From a former Israeli spy, comes the most realistic and authentic thriller of the year.
The Times Number One Bestseller
Winner of the CWA International Dagger.
A Times, Telegraph and FT pick for Summer Reads 2019
"The year's best espionage thriller" Daily Telegraph Best Books of 2019
"Breathlessly exciting" Marcel Berlins, The Times.
"Races along with pace and verve" Adam LeBor, Financial Times
"A genuinely thrilling espionage novel" John Williams, Mail on Sunday
"A deeply enjoyable espionage thriller" Jake Kerridge, Daily Telegraph.

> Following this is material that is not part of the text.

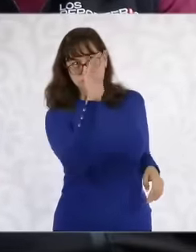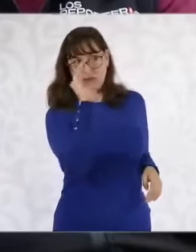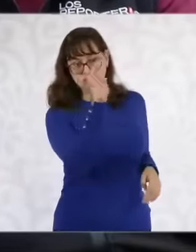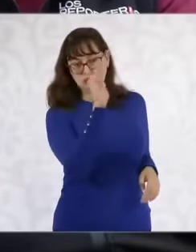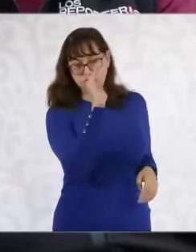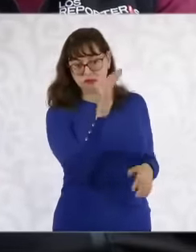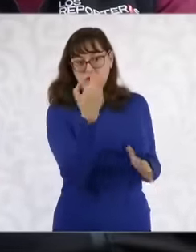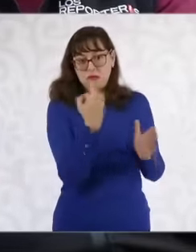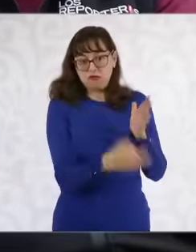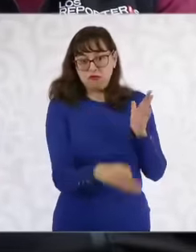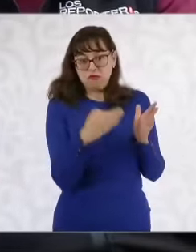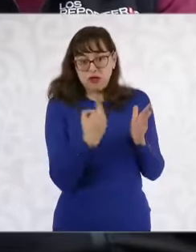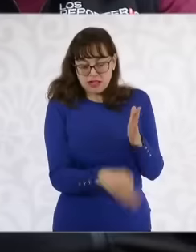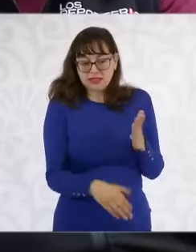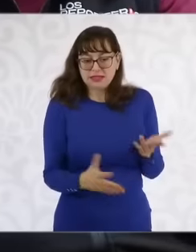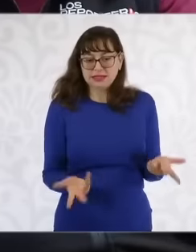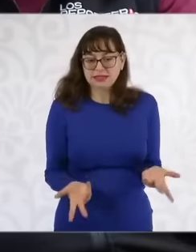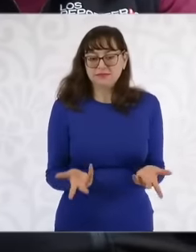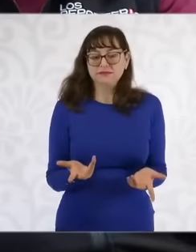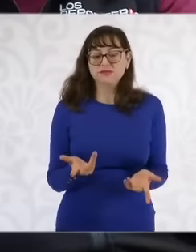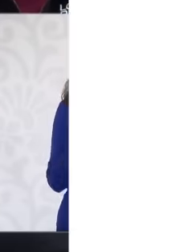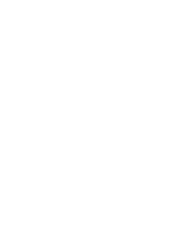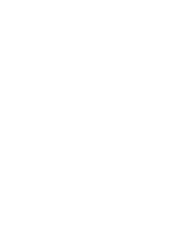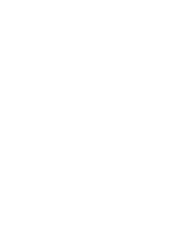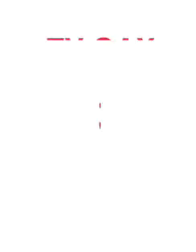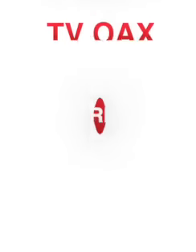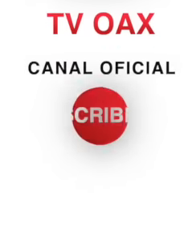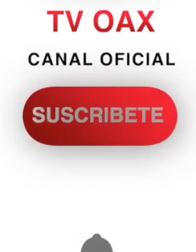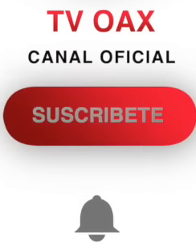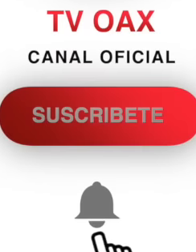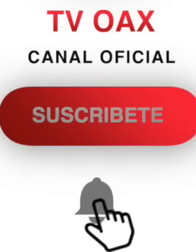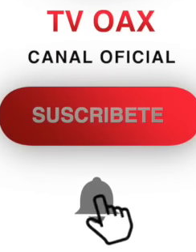that at other times. Of course they have, they have stated it directly. What does the United States respond to?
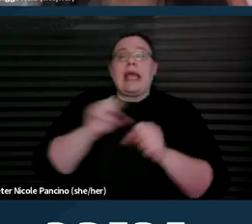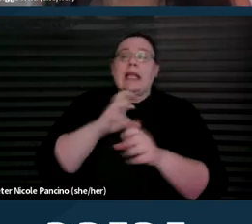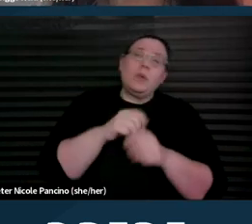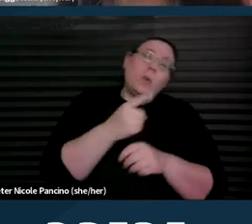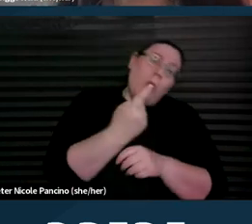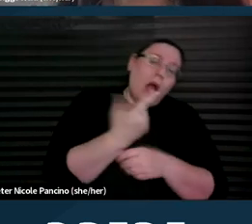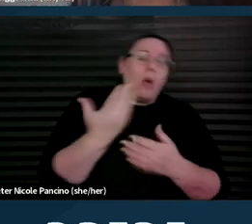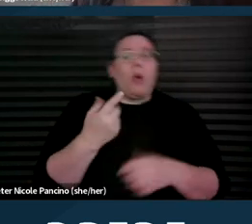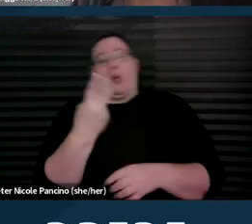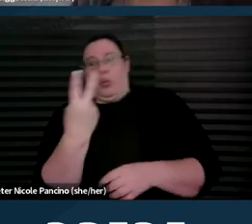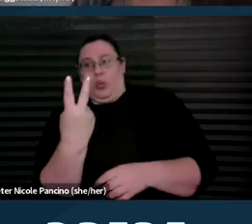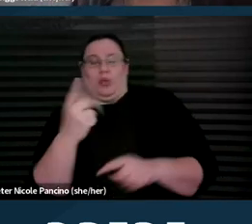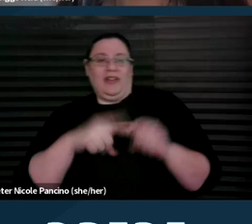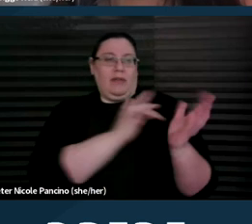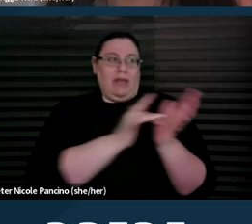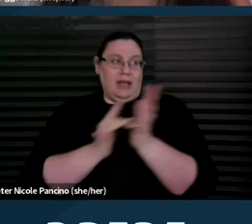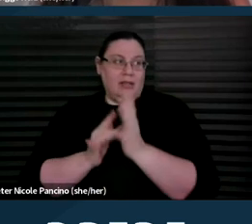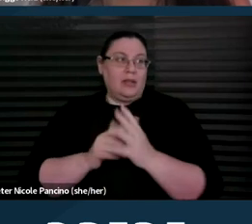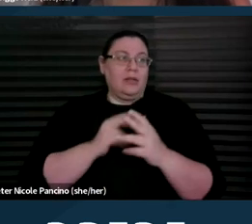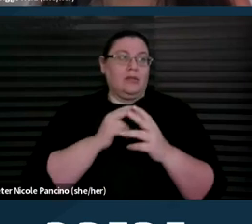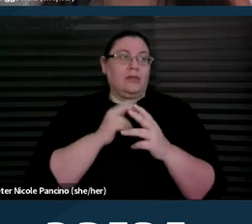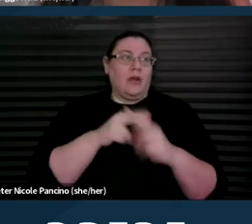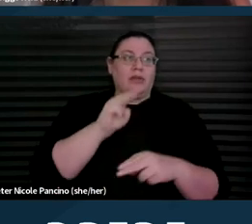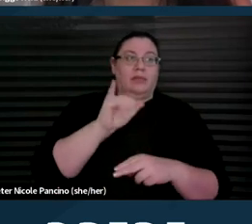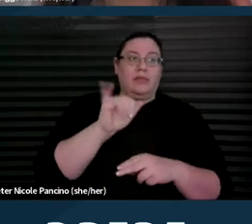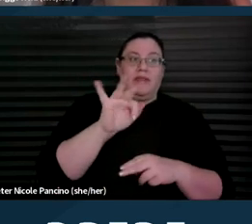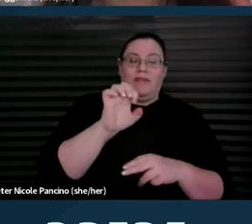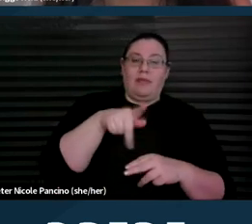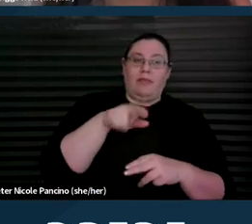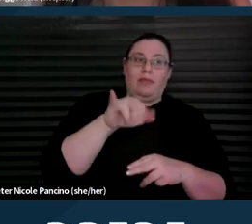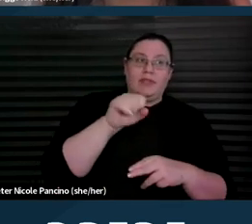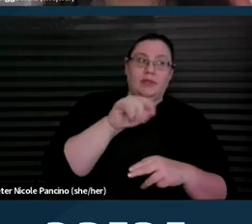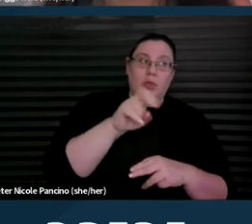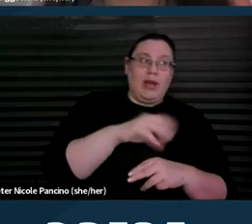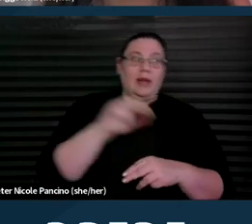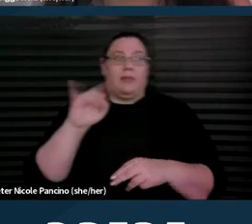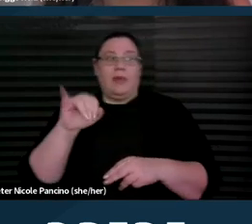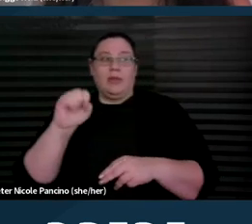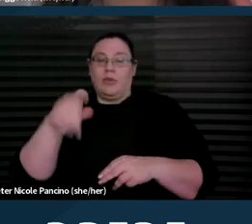different medications called mifepristone and misoprostol to end a pregnancy until 10 weeks.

When an Israeli tech exec disappears from Charles de Gaulle airport with a woman in red, logic dictates youthful indiscretion. But Israel is on a state of high alert nonetheless. Colonel Zeev Abadi, the new head of Unit 8200's Special Section, just happens to have arrived on the same flight.
For Commissaire Léger of the Paris Police, all coincidences are suspect. When a second young Israeli from the flight is kidnapped, this time at gunpoint from his hotel room, his suspicions are confirmed - and a diplomatic crisis looms. As the race to identify the victims and the reasons behind their abductions intensifies, a covert Chinese commando team watches from the rooftops, while hour by hour the morgue receives fresh bodies from around Paris.
This could be one long night in the City of Lights.
Translated from the Hebrew by Daniela Zamir
Taking place over a frantic 28-hour period, Israeli author Alfon's stellar debut opens with the kidnapping of an Israeli tech entrepreneur at Paris's Charles de Gaulle Airport by a mysterious lady in red. Two operatives for Israel's supersecret Unit 8200, Col. Zeev Abad and his deputy, Lt. Oriana Talmor, quickly determine that Chinese agents kidnapped the wrong person. Their real target, a corrupt member of Unit 8200 who was attempting to sell state secrets, slipped through the airport into the night. Alfon, himself a former member of the real Unit 8200, skillfully unfolds an authentic game of chase and capture, depicting a variety of eye-opening, 21st-century spycraft techniques. Each chapter 121 in all is a short burst of action, description, or characterization, and though the plot does sag in the middle, weighed down by an excessive cast and subplot overload, Alfon has created a mesmerizingly real world. Fans of espionage thrillers will hope to see a lot more from this talented author.